▶ _TASK DIRECTIONS_: Give back every entry, copied exactly.

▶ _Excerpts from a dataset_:

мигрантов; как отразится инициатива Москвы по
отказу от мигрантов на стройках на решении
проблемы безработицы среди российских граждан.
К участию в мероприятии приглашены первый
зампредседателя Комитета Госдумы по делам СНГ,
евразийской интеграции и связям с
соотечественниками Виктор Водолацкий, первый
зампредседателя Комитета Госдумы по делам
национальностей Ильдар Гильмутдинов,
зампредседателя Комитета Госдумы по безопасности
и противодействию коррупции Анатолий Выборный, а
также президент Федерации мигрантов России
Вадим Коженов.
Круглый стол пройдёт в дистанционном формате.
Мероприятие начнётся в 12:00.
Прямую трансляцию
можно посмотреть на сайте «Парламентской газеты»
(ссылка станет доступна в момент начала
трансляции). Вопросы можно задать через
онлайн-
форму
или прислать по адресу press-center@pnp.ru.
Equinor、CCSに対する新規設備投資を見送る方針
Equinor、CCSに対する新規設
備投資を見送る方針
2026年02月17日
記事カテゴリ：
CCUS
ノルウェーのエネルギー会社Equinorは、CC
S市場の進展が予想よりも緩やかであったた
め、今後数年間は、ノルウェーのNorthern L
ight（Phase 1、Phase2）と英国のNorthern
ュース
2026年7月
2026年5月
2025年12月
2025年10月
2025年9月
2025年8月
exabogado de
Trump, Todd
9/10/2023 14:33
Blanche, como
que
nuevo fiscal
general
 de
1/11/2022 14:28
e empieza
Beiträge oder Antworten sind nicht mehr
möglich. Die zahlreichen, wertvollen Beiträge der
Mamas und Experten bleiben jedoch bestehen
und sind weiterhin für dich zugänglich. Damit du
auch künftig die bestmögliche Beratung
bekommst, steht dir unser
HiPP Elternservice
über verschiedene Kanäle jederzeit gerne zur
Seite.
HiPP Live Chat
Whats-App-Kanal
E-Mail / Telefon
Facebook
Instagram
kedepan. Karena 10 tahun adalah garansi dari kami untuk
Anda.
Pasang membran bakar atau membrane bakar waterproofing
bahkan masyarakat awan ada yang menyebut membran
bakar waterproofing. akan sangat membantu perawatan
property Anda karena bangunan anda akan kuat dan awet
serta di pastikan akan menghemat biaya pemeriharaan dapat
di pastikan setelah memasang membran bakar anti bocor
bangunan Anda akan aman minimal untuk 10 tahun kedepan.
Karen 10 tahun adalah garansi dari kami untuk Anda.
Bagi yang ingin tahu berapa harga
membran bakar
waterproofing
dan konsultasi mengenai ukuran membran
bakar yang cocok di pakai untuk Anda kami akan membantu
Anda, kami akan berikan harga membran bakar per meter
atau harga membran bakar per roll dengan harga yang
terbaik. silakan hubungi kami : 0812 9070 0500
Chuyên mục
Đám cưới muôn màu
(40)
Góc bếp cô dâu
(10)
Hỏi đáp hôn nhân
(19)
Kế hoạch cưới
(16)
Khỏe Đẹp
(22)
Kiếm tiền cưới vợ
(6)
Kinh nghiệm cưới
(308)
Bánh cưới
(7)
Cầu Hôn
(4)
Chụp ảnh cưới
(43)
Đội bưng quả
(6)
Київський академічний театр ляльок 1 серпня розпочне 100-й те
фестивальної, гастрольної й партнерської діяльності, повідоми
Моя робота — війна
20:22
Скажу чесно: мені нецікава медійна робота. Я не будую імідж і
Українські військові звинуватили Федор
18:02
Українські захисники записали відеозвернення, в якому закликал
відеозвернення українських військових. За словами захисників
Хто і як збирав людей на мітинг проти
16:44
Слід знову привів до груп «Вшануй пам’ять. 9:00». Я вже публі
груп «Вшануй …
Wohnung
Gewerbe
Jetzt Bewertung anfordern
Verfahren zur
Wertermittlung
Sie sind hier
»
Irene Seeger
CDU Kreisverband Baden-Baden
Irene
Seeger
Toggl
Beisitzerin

▶ _OUTPUT FOR THIS EXERCISE_:
мигрантов; как отразится инициатива Москвы по
отказу от мигрантов на стройках на решении
проблемы безработицы среди российских граждан.
К участию в мероприятии приглашены первый
зампредседателя Комитета Госдумы по делам СНГ,
евразийской интеграции и связям с
соотечественниками Виктор Водолацкий, первый
зампредседателя Комитета Госдумы по делам
национальностей Ильдар Гильмутдинов,
зампредседателя Комитета Госдумы по безопасности
и противодействию коррупции Анатолий Выборный, а
также президент Федерации мигрантов России
Вадим Коженов.
Круглый стол пройдёт в дистанционном формате.
Мероприятие начнётся в 12:00.
Прямую трансляцию
можно посмотреть на сайте «Парламентской газеты»
(ссылка станет доступна в момент начала
трансляции). Вопросы можно задать через
онлайн-
форму
или прислать по адресу press-center@pnp.ru.
Equinor、CCSに対する新規設備投資を見送る方針
Equinor、CCSに対する新規設
備投資を見送る方針
2026年02月17日
記事カテゴリ：
CCUS
ノルウェーのエネルギー会社Equinorは、CC
S市場の進展が予想よりも緩やかであったた
め、今後数年間は、ノルウェーのNorthern L
ight（Phase 1、Phase2）と英国のNorthern
ュース
2026年7月
2026年5月
2025年12月
2025年10月
2025年9月
2025年8月
exabogado de
Trump, Todd
9/10/2023 14:33
Blanche, como
que
nuevo fiscal
general
 de
1/11/2022 14:28
e empieza
Beiträge oder Antworten sind nicht mehr
möglich. Die zahlreichen, wertvollen Beiträge der
Mamas und Experten bleiben jedoch bestehen
und sind weiterhin für dich zugänglich. Damit du
auch künftig die bestmögliche Beratung
bekommst, steht dir unser
HiPP Elternservice
über verschiedene Kanäle jederzeit gerne zur
Seite.
HiPP Live Chat
Whats-App-Kanal
E-Mail / Telefon
Facebook
Instagram
kedepan. Karena 10 tahun adalah garansi dari kami untuk
Anda.
Pasang membran bakar atau membrane bakar waterproofing
bahkan masyarakat awan ada yang menyebut membran
bakar waterproofing. akan sangat membantu perawatan
property Anda karena bangunan anda akan kuat dan awet
serta di pastikan akan menghemat biaya pemeriharaan dapat
di pastikan setelah memasang membran bakar anti bocor
bangunan Anda akan aman minimal untuk 10 tahun kedepan.
Karen 10 tahun adalah garansi dari kami untuk Anda.
Bagi yang ingin tahu berapa harga
membran bakar
waterproofing
dan konsultasi mengenai ukuran membran
bakar yang cocok di pakai untuk Anda kami akan membantu
Anda, kami akan berikan harga membran bakar per meter
atau harga membran bakar per roll dengan harga yang
terbaik. silakan hubungi kami : 0812 9070 0500
Chuyên mục
Đám cưới muôn màu
(40)
Góc bếp cô dâu
(10)
Hỏi đáp hôn nhân
(19)
Kế hoạch cưới
(16)
Khỏe Đẹp
(22)
Kiếm tiền cưới vợ
(6)
Kinh nghiệm cưới
(308)
Bánh cưới
(7)
Cầu Hôn
(4)
Chụp ảnh cưới
(43)
Đội bưng quả
(6)
Київський академічний театр ляльок 1 серпня розпочне 100-й те
фестивальної, гастрольної й партнерської діяльності, повідоми
Моя робота — війна
20:22
Скажу чесно: мені нецікава медійна робота. Я не будую імідж і
Українські військові звинуватили Федор
18:02
Українські захисники записали відеозвернення, в якому закликал
відеозвернення українських військових. За словами захисників
Хто і як збирав людей на мітинг проти
16:44
Слід знову привів до груп «Вшануй пам’ять. 9:00». Я вже публі
груп «Вшануй …
Wohnung
Gewerbe
Jetzt Bewertung anfordern
Verfahren zur
Wertermittlung
Sie sind hier
»
Irene Seeger
CDU Kreisverband Baden-Baden
Irene
Seeger
Toggl
Beisitzerin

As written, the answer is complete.